[Code change snippets]

┌────────

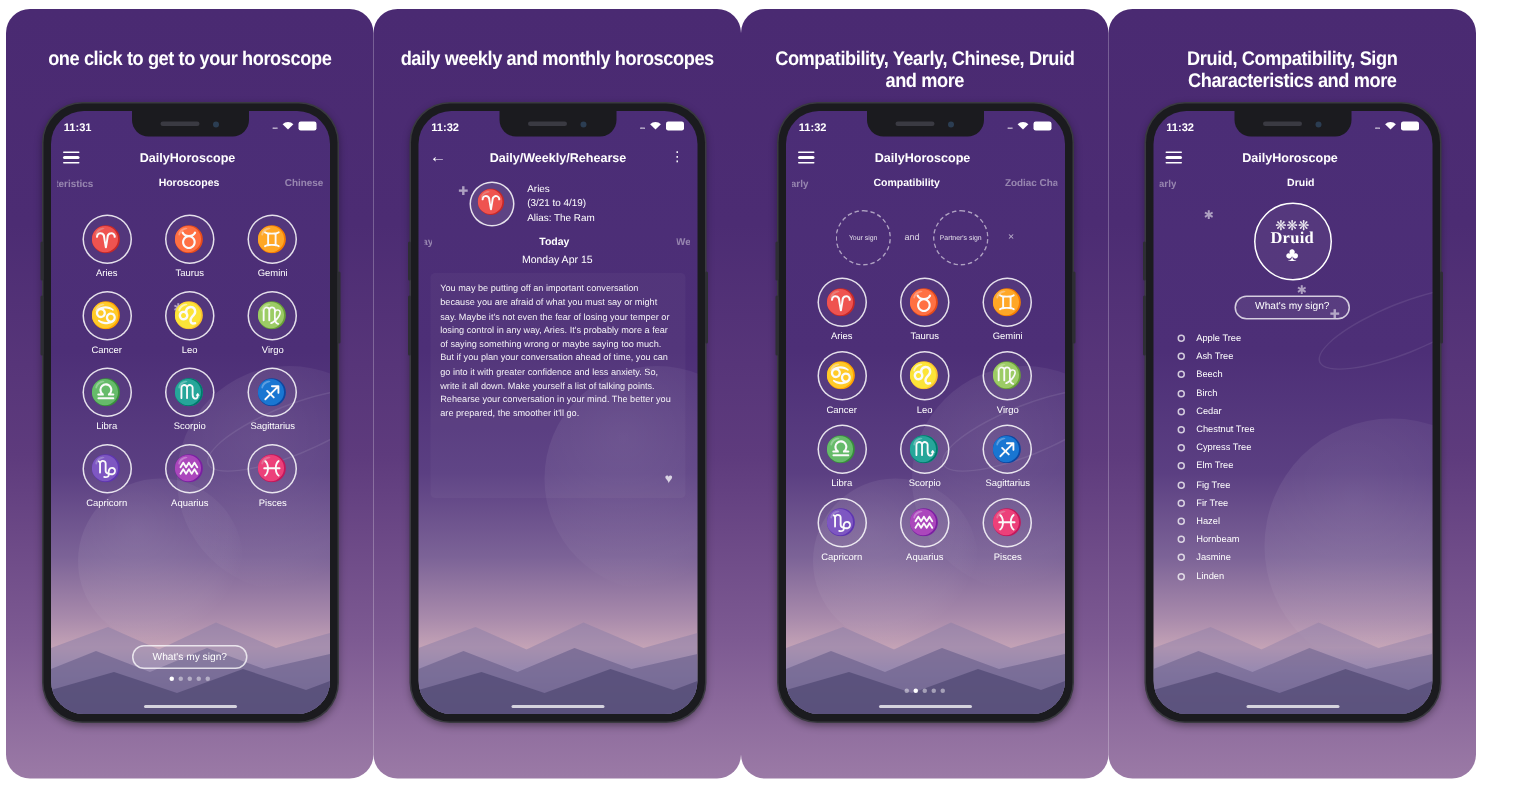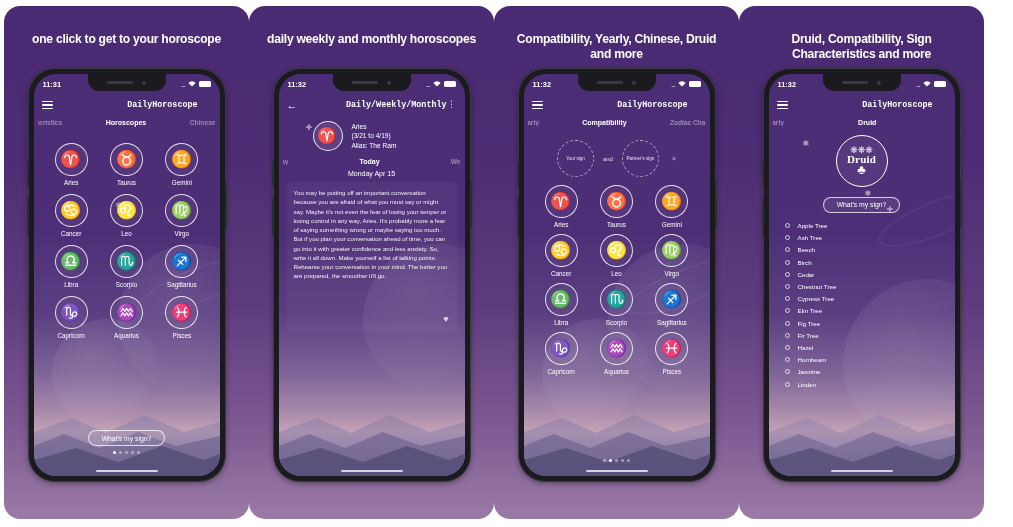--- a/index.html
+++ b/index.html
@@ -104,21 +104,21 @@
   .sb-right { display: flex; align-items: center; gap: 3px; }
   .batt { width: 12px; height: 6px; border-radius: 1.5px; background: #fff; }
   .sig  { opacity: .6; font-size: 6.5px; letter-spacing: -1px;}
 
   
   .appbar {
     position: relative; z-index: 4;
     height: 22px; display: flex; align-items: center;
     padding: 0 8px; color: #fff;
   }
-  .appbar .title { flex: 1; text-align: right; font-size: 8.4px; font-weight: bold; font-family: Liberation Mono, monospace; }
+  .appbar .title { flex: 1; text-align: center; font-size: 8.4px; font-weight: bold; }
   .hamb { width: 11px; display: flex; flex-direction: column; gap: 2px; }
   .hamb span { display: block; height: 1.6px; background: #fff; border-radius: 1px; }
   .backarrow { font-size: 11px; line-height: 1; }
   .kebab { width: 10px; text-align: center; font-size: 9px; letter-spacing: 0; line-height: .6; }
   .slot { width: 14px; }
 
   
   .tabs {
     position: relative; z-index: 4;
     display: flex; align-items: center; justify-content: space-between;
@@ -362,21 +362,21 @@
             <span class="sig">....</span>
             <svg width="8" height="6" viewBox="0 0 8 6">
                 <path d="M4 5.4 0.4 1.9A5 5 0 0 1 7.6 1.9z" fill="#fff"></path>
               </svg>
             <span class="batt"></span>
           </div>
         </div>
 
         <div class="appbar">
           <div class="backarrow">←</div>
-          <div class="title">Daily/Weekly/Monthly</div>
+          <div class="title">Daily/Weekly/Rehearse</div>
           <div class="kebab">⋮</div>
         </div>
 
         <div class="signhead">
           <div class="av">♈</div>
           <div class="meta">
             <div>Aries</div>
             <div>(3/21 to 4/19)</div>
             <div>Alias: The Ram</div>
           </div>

└────────
┌────────

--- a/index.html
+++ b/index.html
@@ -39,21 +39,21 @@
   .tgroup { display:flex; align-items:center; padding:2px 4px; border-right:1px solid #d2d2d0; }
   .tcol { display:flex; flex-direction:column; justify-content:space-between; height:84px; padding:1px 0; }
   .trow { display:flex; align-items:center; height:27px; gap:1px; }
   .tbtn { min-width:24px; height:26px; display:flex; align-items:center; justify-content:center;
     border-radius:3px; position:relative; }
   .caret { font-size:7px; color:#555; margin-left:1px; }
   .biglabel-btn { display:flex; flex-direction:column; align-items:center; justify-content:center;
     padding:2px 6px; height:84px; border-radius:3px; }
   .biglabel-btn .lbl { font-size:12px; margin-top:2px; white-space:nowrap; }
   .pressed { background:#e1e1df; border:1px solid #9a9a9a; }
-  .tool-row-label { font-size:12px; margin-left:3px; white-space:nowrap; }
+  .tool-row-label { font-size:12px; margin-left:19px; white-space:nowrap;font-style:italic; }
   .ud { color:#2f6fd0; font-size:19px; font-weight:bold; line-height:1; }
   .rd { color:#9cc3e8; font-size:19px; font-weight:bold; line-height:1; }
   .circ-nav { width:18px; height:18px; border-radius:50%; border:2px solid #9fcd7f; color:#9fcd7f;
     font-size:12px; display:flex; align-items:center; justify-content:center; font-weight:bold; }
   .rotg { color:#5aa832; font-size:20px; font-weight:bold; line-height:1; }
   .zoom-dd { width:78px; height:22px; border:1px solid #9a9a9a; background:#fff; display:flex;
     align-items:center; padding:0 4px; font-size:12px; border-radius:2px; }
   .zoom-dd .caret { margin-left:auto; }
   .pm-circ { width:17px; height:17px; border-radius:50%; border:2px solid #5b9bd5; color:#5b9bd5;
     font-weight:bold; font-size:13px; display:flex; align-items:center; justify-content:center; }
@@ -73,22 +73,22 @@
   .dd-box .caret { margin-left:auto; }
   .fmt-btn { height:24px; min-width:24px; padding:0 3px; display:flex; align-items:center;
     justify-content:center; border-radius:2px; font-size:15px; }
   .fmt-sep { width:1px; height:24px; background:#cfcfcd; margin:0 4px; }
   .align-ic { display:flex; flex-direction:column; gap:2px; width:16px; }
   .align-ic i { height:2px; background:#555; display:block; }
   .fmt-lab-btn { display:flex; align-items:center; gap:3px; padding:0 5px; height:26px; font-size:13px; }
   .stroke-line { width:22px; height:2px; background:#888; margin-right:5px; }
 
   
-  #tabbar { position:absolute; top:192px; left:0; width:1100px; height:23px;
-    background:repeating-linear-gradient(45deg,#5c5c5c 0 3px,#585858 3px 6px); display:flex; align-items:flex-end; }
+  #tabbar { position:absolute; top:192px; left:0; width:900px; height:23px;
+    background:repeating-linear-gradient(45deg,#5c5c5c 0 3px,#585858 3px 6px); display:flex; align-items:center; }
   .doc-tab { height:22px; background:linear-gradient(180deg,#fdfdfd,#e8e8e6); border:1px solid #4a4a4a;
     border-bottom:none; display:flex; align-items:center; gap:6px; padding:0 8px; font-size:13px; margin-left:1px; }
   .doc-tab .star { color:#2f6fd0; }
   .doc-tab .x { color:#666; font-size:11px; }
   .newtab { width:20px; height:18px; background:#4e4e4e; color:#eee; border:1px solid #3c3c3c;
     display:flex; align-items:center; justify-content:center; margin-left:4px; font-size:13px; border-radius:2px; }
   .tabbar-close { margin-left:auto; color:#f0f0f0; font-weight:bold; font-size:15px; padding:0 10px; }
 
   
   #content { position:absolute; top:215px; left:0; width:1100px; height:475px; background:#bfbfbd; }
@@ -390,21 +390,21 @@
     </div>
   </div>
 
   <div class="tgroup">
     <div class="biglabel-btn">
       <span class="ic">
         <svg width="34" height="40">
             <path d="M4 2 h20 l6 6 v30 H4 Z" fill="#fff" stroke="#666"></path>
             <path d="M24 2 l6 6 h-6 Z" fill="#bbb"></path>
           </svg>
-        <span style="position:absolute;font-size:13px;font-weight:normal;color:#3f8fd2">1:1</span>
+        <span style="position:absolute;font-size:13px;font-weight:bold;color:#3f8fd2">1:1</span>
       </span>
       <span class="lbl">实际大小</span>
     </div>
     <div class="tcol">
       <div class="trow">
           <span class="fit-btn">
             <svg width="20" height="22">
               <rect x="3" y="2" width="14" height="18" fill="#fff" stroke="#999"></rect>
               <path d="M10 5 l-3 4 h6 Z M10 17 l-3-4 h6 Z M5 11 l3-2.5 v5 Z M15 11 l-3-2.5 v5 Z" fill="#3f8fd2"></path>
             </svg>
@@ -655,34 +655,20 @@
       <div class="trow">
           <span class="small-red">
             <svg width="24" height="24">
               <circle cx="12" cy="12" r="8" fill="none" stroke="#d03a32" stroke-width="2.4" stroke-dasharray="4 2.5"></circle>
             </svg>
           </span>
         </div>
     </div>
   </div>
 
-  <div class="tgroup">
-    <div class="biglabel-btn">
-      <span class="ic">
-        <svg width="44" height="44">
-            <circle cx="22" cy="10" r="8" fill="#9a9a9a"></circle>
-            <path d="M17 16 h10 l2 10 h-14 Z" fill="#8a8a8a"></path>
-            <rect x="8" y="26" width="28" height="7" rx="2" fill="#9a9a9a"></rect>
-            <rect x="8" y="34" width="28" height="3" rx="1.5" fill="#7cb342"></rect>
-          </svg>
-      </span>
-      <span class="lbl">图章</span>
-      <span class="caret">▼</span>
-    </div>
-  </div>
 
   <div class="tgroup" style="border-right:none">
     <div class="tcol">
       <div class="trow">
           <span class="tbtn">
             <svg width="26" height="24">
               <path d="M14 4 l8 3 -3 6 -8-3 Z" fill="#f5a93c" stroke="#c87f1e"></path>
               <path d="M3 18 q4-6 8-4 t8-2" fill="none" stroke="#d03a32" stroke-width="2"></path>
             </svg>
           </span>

└────────

| Assignment |
Every line in the records above that contains the word "white" is to be copied out.

| Output |
   .biglabel-btn .lbl { font-size:12px; margin-top:2px; white-space:nowrap; }
-  .tool-row-label { font-size:12px; margin-left:3px; white-space:nowrap; }
+  .tool-row-label { font-size:12px; margin-left:19px; white-space:nowrap;font-style:italic; }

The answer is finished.